In a society that blurs the lines between corporations and people, perhaps it was inevitable that some employers would blur the lines between people and inanimate objects. Even so, it is shocking to learn that in a growing number of low wage industries, employers treat part time employees as fungible, disposable assets, instead of human beings worthy of respect.
Part time workers who toil in retail, food service, and janitorial jobs often find that their time is treated like just another production cost to be sacrificed on the altar of “maximizing profitability.” They may be kept “on-call” with no compensation, assigned shifts with short notice, or burdened with unpredictable, fluctuating hours. Even if scheduled to work, they may be told “we don’t need you today,” and sent home empty-handed.
When the labor needs of a business increase, a part time employee’s request for increased hours or full time work is often denied. Why? It is more “cost effective” to hire an additional part time worker than to pay a current employee the statutorily mandated benefits that come with increased hours. Job security is illusory. Nothing stops an employer from firing a part time employee who refuses to come in on short notice, even if the cause is a sick child or inability to rearrange an established childcare schedule at the last moment.
In addition to being inhumane, these insecurity-inducing employment practices take a huge toll on the nation’s economic and social health. Without a predictable schedule, how can a low skilled worker improve his or her employability through education? How can a working mother arrange for stable childcare? How can a low wage worker take on additional part time employment to raise the family income above poverty level?
Scheduling abuse of low wage part time workers is a serious social issue that is finally getting the attention it deserves. On July 22, California Representative George Miller and Connecticut Representative Rosa DeLauro introduced H.S. 5159, “The Schedules that Work Act” in the House of Representatives. A companion bill sponsored by Senators Elizabeth Warren and Tom Harkin will be taken up by the Senate.
“The Schedules that Work Act” is characterized by its proponents as a conversation starter about the devastating effect of unreasonable scheduling demands – a practice that has become commonplace in industries as diverse as Big Box stores, fast food chains and multi-national banks. If enacted, it would prevent retaliation against employees who ask for schedule adjustments; create an interactive process for employees to obtain accommodation for caregiving responsibilities, classes, second jobs, and other needs; require employers to provide at least two weeks advance notice of work schedules; and provide at least some compensation for last minute schedule changes, split shifts and early dismissals.

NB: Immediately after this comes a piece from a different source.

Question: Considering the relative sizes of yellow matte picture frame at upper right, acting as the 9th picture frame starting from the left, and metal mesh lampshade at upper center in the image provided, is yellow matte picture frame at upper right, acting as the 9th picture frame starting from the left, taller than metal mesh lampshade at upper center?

Unfortunately, the bill’s provisions, modest as they are, may be too controversial to pass the gridlock in Congress. While employer-side representatives loudly proclaim the benefit of flexible part time schedules for both employers and employees, the Bureau of Labor Statistics reports that roughly 7.5 million employees are working part time only because their hours were cut or they were unable to find full time work.
This is not to say that flexible part time scheduling can never be beneficial for employees. A predictable flexible schedule — one that enables part time employees to take a second job, to enroll in a training course or to provide care for family members – would be highly desirable to many.
There are hopeful signs of change to come at the local level. In San Francisco, Supervisor Eric Mar is poised to introduce the aptly named “Retail Workers Bill of Rights” to the Board of Supervisors at its July 29 meeting. The proposed ordinance targets “formula retail” businesses, a designation that includes chain stores, fast food restaurants, and multi-national banks. Among the rights granted to employees are the right to four hours pay for “on call” time or shift cancellation on short notice and the right to be offered additional hours before any new part time workers are hired. The bill is supported by Jobs with Justice, a broad coalition of labor, community and small business groups.
The families of part time low wage workers need and deserve help creating a path out of their current predicament. The toxic combination of low wage employment and unpredictable schedules is a form of involuntary servitude that should have no place in 21st century America.